Before buying a stock, have you ever followed any of steps mentioned above ? 98% people would say ‘NO”. People enter in stock market either by influence or just to try their luck. This is how people buy stocks suggested by their broker, some friend or any expert. But stock picking should be given at least that much time you give in purchasing refrigerator or microwave oven. It is not that simple as it seems and not that complex as well if you do it properly. It is personal preparation as much as knowledge and research that distinguishes the successful stock picker from the chronic loser. Ultimately it is neither the stock market nor even the companies that determine an investor’s fate. It is the investor himself.
I will explain you in this article how people considers stock picking and how it really should be.
It is nothing like stock-picking is hereditary talent. Though, many people would like to blame their losses on some inbred tragic flaw. They believe that others are just born to invest, my own history refutes it. This is just an excuse to not analysis a company. People just want to earn more money in short time just be following some expert’s advise. Do you think it is that simple? If it would be like than at least some people would gain much money by just following some expert advise. So buy a stock by using your brain only and analyze a company in which you are investing your valuable money.

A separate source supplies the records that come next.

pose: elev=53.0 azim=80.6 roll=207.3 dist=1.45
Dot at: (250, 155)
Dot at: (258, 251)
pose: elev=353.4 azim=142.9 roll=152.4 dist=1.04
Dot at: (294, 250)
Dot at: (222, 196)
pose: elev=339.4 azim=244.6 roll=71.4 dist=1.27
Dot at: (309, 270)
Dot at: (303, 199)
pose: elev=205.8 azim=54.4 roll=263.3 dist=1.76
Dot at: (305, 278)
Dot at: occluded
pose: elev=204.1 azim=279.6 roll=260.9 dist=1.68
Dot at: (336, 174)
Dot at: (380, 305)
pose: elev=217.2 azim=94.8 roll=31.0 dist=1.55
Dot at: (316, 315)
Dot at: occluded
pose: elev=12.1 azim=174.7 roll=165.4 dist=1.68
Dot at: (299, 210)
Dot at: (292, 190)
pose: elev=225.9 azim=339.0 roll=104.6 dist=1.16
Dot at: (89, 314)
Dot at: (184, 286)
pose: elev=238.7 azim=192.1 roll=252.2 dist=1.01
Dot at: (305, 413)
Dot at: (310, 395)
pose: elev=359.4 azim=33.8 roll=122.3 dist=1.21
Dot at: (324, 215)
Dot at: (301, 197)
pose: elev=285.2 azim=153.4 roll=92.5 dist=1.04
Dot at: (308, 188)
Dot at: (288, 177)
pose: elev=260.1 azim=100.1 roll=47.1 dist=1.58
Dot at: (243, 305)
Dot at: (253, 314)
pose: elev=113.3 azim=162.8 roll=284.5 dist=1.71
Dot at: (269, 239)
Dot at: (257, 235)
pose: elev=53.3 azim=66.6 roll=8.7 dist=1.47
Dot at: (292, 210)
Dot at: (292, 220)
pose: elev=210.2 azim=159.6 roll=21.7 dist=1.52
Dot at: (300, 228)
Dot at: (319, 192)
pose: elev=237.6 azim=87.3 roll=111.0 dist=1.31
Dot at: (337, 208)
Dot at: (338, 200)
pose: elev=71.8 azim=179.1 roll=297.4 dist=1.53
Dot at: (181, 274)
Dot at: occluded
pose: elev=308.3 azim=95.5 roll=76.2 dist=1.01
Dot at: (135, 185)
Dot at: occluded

Investing in stock is an art not a science. That’s why studying history and philosophy is much better preparation for stock market than studying statistics. People who have been trained so rigidly quantify everything have a big disadvantage. If stock picking could be quantified, you could learn that from nearest computer center and make a fortune, but it doesn’t work that way. All the math you need in stock market you get in primary education. It is just simple logic that you have to apply during research of a company. Its not rocket science.
Let me give you a simple example. Wall street thinks just as the Greeks did. The early Greeks sit around for days and debate how many teeth a horse has. They thought they could figure it out by just sitting there, instead of checking the horse. A lot of investors do the same, instead of checking company they sit around and debate whether a stock is going up, as if the financial muse gives them the answer. 😊 It sounds silly but everyday the experts confuse cause and effect on wall street in offering some new explanation for why market goes up.
Mister Johson had changed America’s mind about investing in stocks. He believed that you invest in stocks not to preserve capital, but to make money. Then you take your profits and invest in more stocks and make even more money. According to him “Stocks you trade, It’s wives you are stuck with.”